__EXERCISE PROMPT__. Omit the pictures, but give back every entry below exactly as written.

Collected data
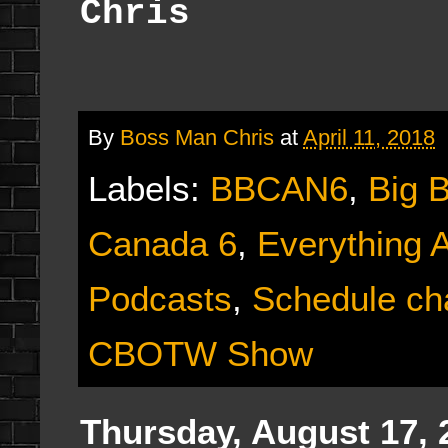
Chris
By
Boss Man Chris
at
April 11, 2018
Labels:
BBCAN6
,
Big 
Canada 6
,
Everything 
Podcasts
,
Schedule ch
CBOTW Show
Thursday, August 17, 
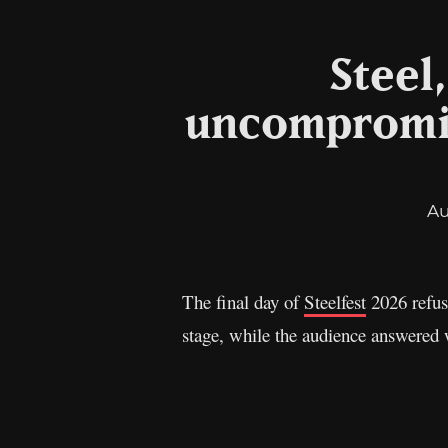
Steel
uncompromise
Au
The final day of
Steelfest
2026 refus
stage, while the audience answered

__EXERCISE OUTPUT__.
Chris
By
Boss Man Chris
at
April 11, 2018
Labels:
BBCAN6
,
Big 
Canada 6
,
Everything 
Podcasts
,
Schedule ch
CBOTW Show
Thursday, August 17, 
Steel
uncompromise
Au
The final day of
Steelfest
2026 refus
stage, while the audience answered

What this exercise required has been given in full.